- BRANO DELL'ESERCIZIO -

Caro direttore,
se c’è una cosa che fa periodicamente “andare in loop” certa intellighenzia laica italiana è sicuramente l’esistenza dell’insegnamento della religione cattolica (IrC) nel nostro ordinamento scolastico. In un certo senso è uno degli aspetti della società italiana su cui certi laici si comportano proprio da “chierici” — per dirla alla Péguy — e non riescono proprio ad essere laici fino in fondo, cioè liberi. Su questa questione si “incartano” e vivono in un’ansiosa attesa o della scomparsa dell’IrC o di un qualche provvedimento ministeriale che lo trasformi in altro, sopprimendolo nella sostanza. Tuttavia, alla radice di questi due atteggiamenti, in fondo figli di quella stessa liquidità culturale che attanaglia spesso anche il variegato mondo degli insegnanti di IrC, traspare a volte qualche indizio di domanda che lascia ben sperare anche nelle espressioni più critiche o tranchant.

- SERIE DI ESERCIZI -
**1.** Stabilisci se le affermazioni seguenti concordano con la lettera sull'insegnamento della religione cattolica. Per ciascuna rispondi sì o no e cita tra virgolette le parole decisive.
(a) Sulla questione dell'IrC certi laici si comportano da "chierici".
(b) La liquidità culturale riguarda soltanto l'intellighenzia laica.
(c) Nelle espressioni più critiche non traspare alcun segnale positivo.
**2.** Elenca tutte le parole ed espressioni che la lettera sull'insegnamento della religione cattolica riporta tra virgolette.
**3.** Prosegui la lettera sull'insegnamento della religione cattolica dopo l'ultima frase riportata.

Voci di dati salvate:
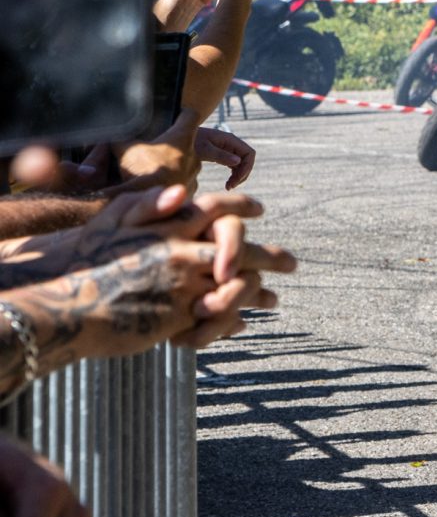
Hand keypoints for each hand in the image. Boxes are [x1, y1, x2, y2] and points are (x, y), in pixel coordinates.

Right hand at [5, 225, 294, 364]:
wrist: (64, 306)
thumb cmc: (83, 263)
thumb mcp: (109, 223)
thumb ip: (145, 206)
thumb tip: (180, 194)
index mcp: (169, 226)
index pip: (218, 208)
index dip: (242, 205)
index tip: (261, 207)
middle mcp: (184, 253)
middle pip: (244, 250)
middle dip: (272, 257)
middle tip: (293, 264)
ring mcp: (185, 287)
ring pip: (238, 286)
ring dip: (259, 294)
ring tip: (273, 300)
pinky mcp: (180, 318)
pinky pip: (220, 318)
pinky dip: (234, 320)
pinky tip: (243, 323)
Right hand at [111, 108, 200, 194]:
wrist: (150, 202)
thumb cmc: (141, 172)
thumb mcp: (125, 149)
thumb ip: (120, 138)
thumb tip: (109, 132)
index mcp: (182, 138)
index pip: (190, 116)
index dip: (183, 113)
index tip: (177, 114)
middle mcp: (194, 155)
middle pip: (186, 142)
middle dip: (172, 144)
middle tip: (155, 147)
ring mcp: (194, 173)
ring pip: (184, 163)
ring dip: (172, 164)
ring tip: (154, 169)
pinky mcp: (191, 189)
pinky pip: (182, 180)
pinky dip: (171, 181)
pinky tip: (157, 184)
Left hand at [195, 128, 254, 189]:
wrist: (178, 138)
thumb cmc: (189, 141)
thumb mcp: (203, 149)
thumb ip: (220, 155)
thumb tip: (238, 161)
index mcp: (230, 140)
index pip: (249, 153)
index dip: (247, 167)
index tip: (236, 180)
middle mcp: (232, 144)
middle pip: (247, 160)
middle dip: (242, 174)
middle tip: (230, 187)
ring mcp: (228, 149)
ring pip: (242, 164)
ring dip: (239, 176)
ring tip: (228, 187)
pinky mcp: (223, 155)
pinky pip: (234, 166)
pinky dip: (234, 175)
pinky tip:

- RISPOSTE SCRITTE -
**1.**
(a) Sì: «certi laici si comportano proprio da “chierici”».
(b) No: «che attanaglia spesso anche il variegato mondo degli insegnanti di IrC».
(c) No: «traspare a volte qualche indizio di domanda che lascia ben sperare anche nelle espressioni più critiche o tranchant».

**2.** andare in loop; chierici; incartano

**3.**
Ad esempio, il settimanale L’Espresso pubblica un articolo a firma di Davide Mancino (“Scuola, l’ora di religione non interessa più”) sulla “lenta ma progressiva scomparsa dell’ora di religione a scuola”; a detta dell’autore una vera e propria “rivoluzione” silenziosa iniziata dieci anni fa, ma ormai, in via di consumazione avanzata.
Ad una lettura un po’ affrettata, il pezzo appare come un perfetto esempio di quella trepida cupio dissolvi dell’IrC cui si accennava prima, cui non avrei niente da rispondere se non quanto già scritto tempo fa qui sul sussidiario a proposito di un omologo articolo, sempre dell’Espresso. Ma l’esortazione conclusiva di Mancino mi ha colpito: “potrebbe essere il caso di ripensare questo pezzetto di istruzione italiana: così da non escludere o offrire soltanto soluzioni di ripiego agli ormai tanti che compiono una scelta diversa”.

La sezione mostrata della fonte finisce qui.